◆ **Problem description**
Reproduce every line of the data below verbatim, without any alteration.

◆ ◆ ◆

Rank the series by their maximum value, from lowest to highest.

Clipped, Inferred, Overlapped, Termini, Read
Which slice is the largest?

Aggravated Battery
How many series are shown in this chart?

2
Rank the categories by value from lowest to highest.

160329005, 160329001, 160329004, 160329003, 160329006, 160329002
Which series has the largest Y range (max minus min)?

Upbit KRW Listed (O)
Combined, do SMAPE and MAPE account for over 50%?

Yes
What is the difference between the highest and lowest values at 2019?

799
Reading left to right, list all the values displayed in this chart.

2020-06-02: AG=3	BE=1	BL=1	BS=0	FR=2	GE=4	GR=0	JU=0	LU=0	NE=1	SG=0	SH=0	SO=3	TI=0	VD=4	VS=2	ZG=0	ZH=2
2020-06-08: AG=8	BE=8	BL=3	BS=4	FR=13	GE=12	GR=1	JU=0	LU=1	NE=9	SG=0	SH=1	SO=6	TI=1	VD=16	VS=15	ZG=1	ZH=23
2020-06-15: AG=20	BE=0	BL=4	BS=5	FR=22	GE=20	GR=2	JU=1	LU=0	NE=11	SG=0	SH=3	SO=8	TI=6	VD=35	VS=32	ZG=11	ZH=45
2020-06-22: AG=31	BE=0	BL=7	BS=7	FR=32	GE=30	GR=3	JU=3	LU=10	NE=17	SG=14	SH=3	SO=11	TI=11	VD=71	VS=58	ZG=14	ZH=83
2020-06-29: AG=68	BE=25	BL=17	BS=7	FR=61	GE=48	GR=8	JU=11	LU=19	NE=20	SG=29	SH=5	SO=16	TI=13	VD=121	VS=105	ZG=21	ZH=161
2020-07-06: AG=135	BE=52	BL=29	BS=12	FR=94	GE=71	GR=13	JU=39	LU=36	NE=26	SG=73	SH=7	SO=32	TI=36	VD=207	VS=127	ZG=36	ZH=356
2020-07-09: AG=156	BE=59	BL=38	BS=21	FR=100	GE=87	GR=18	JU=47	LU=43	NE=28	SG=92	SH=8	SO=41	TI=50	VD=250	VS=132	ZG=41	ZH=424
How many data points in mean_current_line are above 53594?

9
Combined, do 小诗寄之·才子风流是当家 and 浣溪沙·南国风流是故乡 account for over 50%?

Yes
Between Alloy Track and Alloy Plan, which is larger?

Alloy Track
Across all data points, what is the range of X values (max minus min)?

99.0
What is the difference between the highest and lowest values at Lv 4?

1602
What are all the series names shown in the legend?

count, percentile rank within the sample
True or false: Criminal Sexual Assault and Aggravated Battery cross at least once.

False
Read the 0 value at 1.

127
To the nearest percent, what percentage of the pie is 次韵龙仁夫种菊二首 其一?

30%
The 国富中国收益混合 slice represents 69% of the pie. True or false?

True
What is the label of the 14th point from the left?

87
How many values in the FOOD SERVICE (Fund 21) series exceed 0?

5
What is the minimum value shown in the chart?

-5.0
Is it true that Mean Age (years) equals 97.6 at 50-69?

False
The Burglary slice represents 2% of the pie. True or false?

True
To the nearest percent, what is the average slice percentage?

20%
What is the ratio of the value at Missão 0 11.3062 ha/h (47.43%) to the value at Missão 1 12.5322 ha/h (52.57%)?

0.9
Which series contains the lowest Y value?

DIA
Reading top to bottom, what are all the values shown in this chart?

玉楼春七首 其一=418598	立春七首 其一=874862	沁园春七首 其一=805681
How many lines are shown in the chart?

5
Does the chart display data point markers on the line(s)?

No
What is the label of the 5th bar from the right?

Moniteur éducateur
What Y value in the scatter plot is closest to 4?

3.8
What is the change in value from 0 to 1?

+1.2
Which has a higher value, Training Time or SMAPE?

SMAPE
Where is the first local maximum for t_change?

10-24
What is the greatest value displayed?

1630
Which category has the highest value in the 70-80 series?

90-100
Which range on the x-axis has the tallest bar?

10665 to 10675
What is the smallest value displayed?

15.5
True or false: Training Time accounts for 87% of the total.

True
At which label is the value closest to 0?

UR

◆ ◆ ◆

◆ **Completed task**
Rank the series by their maximum value, from lowest to highest.

Clipped, Inferred, Overlapped, Termini, Read
Which slice is the largest?

Aggravated Battery
How many series are shown in this chart?

2
Rank the categories by value from lowest to highest.

160329005, 160329001, 160329004, 160329003, 160329006, 160329002
Which series has the largest Y range (max minus min)?

Upbit KRW Listed (O)
Combined, do SMAPE and MAPE account for over 50%?

Yes
What is the difference between the highest and lowest values at 2019?

799
Reading left to right, list all the values displayed in this chart.

2020-06-02: AG=3	BE=1	BL=1	BS=0	FR=2	GE=4	GR=0	JU=0	LU=0	NE=1	SG=0	SH=0	SO=3	TI=0	VD=4	VS=2	ZG=0	ZH=2
2020-06-08: AG=8	BE=8	BL=3	BS=4	FR=13	GE=12	GR=1	JU=0	LU=1	NE=9	SG=0	SH=1	SO=6	TI=1	VD=16	VS=15	ZG=1	ZH=23
2020-06-15: AG=20	BE=0	BL=4	BS=5	FR=22	GE=20	GR=2	JU=1	LU=0	NE=11	SG=0	SH=3	SO=8	TI=6	VD=35	VS=32	ZG=11	ZH=45
2020-06-22: AG=31	BE=0	BL=7	BS=7	FR=32	GE=30	GR=3	JU=3	LU=10	NE=17	SG=14	SH=3	SO=11	TI=11	VD=71	VS=58	ZG=14	ZH=83
2020-06-29: AG=68	BE=25	BL=17	BS=7	FR=61	GE=48	GR=8	JU=11	LU=19	NE=20	SG=29	SH=5	SO=16	TI=13	VD=121	VS=105	ZG=21	ZH=161
2020-07-06: AG=135	BE=52	BL=29	BS=12	FR=94	GE=71	GR=13	JU=39	LU=36	NE=26	SG=73	SH=7	SO=32	TI=36	VD=207	VS=127	ZG=36	ZH=356
2020-07-09: AG=156	BE=59	BL=38	BS=21	FR=100	GE=87	GR=18	JU=47	LU=43	NE=28	SG=92	SH=8	SO=41	TI=50	VD=250	VS=132	ZG=41	ZH=424
How many data points in mean_current_line are above 53594?

9
Combined, do 小诗寄之·才子风流是当家 and 浣溪沙·南国风流是故乡 account for over 50%?

Yes
Between Alloy Track and Alloy Plan, which is larger?

Alloy Track
Across all data points, what is the range of X values (max minus min)?

99.0
What is the difference between the highest and lowest values at Lv 4?

1602
What are all the series names shown in the legend?

count, percentile rank within the sample
True or false: Criminal Sexual Assault and Aggravated Battery cross at least once.

False
Read the 0 value at 1.

127
To the nearest percent, what percentage of the pie is 次韵龙仁夫种菊二首 其一?

30%
The 国富中国收益混合 slice represents 69% of the pie. True or false?

True
What is the label of the 14th point from the left?

87
How many values in the FOOD SERVICE (Fund 21) series exceed 0?

5
What is the minimum value shown in the chart?

-5.0
Is it true that Mean Age (years) equals 97.6 at 50-69?

False
The Burglary slice represents 2% of the pie. True or false?

True
To the nearest percent, what is the average slice percentage?

20%
What is the ratio of the value at Missão 0 11.3062 ha/h (47.43%) to the value at Missão 1 12.5322 ha/h (52.57%)?

0.9
Which series contains the lowest Y value?

DIA
Reading top to bottom, what are all the values shown in this chart?

玉楼春七首 其一=418598	立春七首 其一=874862	沁园春七首 其一=805681
How many lines are shown in the chart?

5
Does the chart display data point markers on the line(s)?

No
What is the label of the 5th bar from the right?

Moniteur éducateur
What Y value in the scatter plot is closest to 4?

3.8
What is the change in value from 0 to 1?

+1.2
Which has a higher value, Training Time or SMAPE?

SMAPE
Where is the first local maximum for t_change?

10-24
What is the greatest value displayed?

1630
Which category has the highest value in the 70-80 series?

90-100
Which range on the x-axis has the tallest bar?

10665 to 10675
What is the smallest value displayed?

15.5
True or false: Training Time accounts for 87% of the total.

True
At which label is the value closest to 0?

UR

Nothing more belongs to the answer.